There are fascinating stories about many of the people there that day as well as fascinating questions about the battle itself……how to account for Sitting Bull’s vision during a sun dance not two weeks previous, of soldiers falling upside down from the sky into the Lakota camp?
Custer and his two officers, Major Marcus Reno and Captain Frederick Benteen, the three of whom didn’t like each other; was this a factor in Benteen not coming to Custer’s aid? The Lakota warrior Gall lost his two wives and three daughters in the first assault by Reno’s troops. He said later that he was so angry he fought the rest of the battle with nothing but a tomahawk. Why did Custer divide his forces, could he, as Pretty White Buffalo Woman said, have succeeded in routing the village had he not? How was it possible for Crazy Horse to twice, at a dead run, ride his pony through the soldier’s skirmish line, and not get hit by all the bullets being fired at him?

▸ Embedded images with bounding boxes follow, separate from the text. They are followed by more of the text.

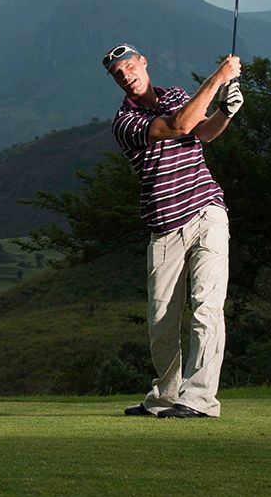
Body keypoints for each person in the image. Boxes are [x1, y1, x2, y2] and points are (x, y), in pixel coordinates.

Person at [101, 43, 243, 419]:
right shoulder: (124, 123)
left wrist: (226, 111)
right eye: (118, 74)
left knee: (206, 308)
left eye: (129, 67)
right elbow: (179, 126)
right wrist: (219, 78)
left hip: (207, 211)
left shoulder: (178, 95)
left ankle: (199, 400)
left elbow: (205, 133)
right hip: (164, 227)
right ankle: (165, 396)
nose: (125, 75)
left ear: (143, 63)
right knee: (161, 321)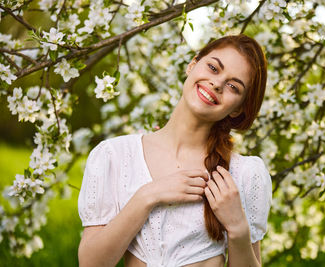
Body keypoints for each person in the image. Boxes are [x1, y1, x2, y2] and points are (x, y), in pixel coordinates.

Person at [77, 34, 272, 267]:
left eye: (233, 86)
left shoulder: (246, 174)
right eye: (213, 67)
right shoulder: (114, 156)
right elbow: (90, 263)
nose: (217, 83)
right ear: (192, 65)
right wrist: (147, 196)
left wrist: (239, 229)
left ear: (238, 109)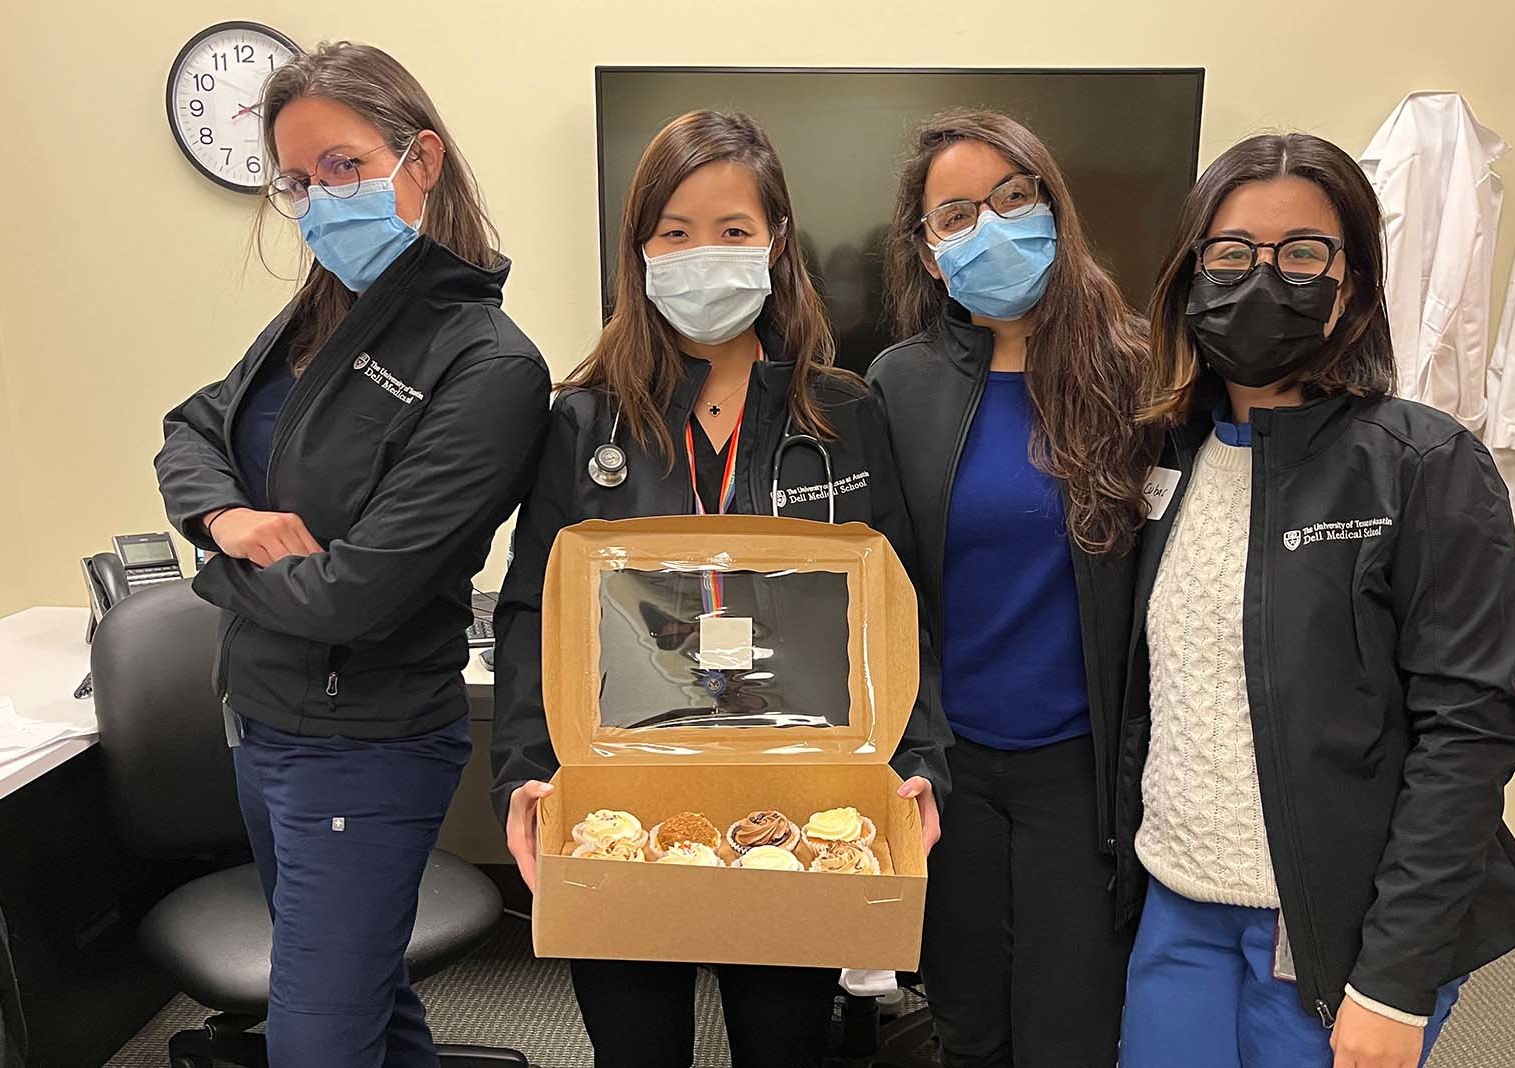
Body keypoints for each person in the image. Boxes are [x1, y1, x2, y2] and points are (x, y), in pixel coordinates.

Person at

Though not all of the over six hundred men who comprised the Seventh Cavalry that day died, all those under Custer’s direct command did. The nation was aghast, having just finished celebrating its one hundred year anniversary, it had now to make sense of how the most famous Indian fighter in the country, a Civil War hero, could have been defeated by what most white people considered a group of savages only one step out of the Stone Age.